▸ WRITTEN EXERCISE
Please return every line of the material below that contains the string "JSON". Matching is case-sensitive.

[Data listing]
--- Begin ---
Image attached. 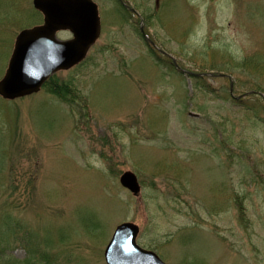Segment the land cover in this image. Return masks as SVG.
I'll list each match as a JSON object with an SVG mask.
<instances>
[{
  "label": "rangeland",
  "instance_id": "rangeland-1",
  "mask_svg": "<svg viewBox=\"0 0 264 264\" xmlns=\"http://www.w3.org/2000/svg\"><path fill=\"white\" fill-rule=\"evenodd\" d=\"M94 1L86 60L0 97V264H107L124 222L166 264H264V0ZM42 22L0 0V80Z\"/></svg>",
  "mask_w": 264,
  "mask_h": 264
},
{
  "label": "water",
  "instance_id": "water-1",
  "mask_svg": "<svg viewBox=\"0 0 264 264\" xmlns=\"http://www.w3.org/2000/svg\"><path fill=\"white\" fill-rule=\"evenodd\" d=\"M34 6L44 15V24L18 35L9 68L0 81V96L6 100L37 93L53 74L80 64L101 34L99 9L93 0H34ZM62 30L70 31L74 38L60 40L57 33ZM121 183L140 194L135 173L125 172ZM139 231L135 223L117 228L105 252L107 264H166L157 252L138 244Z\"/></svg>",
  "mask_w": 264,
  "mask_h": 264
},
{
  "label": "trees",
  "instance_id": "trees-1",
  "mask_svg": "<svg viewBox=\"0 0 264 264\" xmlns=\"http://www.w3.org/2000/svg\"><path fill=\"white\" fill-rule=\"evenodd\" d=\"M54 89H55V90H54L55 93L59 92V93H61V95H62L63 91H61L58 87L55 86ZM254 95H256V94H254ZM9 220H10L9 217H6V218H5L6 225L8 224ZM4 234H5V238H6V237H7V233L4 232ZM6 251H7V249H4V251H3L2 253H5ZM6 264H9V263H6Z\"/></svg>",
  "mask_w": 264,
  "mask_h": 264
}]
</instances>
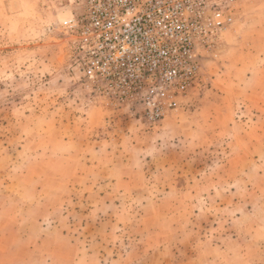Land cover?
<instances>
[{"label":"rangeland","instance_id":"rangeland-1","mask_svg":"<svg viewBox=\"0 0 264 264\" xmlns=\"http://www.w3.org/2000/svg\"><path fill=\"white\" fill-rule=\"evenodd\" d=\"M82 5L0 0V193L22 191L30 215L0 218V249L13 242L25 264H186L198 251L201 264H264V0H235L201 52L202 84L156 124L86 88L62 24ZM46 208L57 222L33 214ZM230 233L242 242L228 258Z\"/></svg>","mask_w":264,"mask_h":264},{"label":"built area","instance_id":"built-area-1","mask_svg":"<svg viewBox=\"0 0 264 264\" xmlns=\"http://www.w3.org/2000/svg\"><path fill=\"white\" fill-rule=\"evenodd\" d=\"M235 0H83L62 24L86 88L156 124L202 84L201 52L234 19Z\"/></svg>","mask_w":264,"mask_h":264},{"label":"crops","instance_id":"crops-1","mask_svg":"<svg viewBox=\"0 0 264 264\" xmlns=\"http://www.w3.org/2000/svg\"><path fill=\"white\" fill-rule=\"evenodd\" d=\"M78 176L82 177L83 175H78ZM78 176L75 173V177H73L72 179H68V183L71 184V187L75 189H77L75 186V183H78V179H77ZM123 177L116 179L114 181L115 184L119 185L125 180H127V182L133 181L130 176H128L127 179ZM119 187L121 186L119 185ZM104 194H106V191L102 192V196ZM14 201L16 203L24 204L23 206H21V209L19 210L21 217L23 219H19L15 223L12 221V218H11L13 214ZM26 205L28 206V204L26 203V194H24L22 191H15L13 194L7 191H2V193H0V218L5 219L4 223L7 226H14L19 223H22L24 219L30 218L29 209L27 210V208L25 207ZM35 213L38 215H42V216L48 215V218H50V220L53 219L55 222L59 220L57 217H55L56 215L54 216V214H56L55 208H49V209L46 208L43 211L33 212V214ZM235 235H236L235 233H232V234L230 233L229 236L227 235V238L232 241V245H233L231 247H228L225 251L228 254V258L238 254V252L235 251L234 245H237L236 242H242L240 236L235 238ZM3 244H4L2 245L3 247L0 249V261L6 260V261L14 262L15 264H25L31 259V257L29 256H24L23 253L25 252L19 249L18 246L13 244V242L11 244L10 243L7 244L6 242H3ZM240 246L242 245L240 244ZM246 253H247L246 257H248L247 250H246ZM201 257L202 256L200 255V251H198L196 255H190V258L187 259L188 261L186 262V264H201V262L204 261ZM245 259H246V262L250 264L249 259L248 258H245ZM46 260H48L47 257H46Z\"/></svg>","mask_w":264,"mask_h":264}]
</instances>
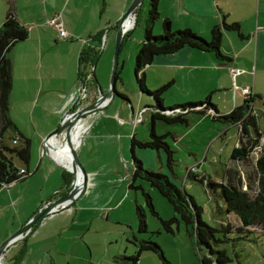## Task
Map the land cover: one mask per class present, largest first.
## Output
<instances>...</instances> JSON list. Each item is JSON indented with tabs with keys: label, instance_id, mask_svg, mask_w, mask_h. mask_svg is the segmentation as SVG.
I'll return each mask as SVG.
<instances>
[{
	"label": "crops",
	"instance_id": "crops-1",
--- End ---
▸ COMPLETE OUTPUT
I'll list each match as a JSON object with an SVG mask.
<instances>...</instances> JSON list. Each item is JSON indented with tabs with keys: label, instance_id, mask_svg, mask_w, mask_h. mask_svg is the segmentation as SVG.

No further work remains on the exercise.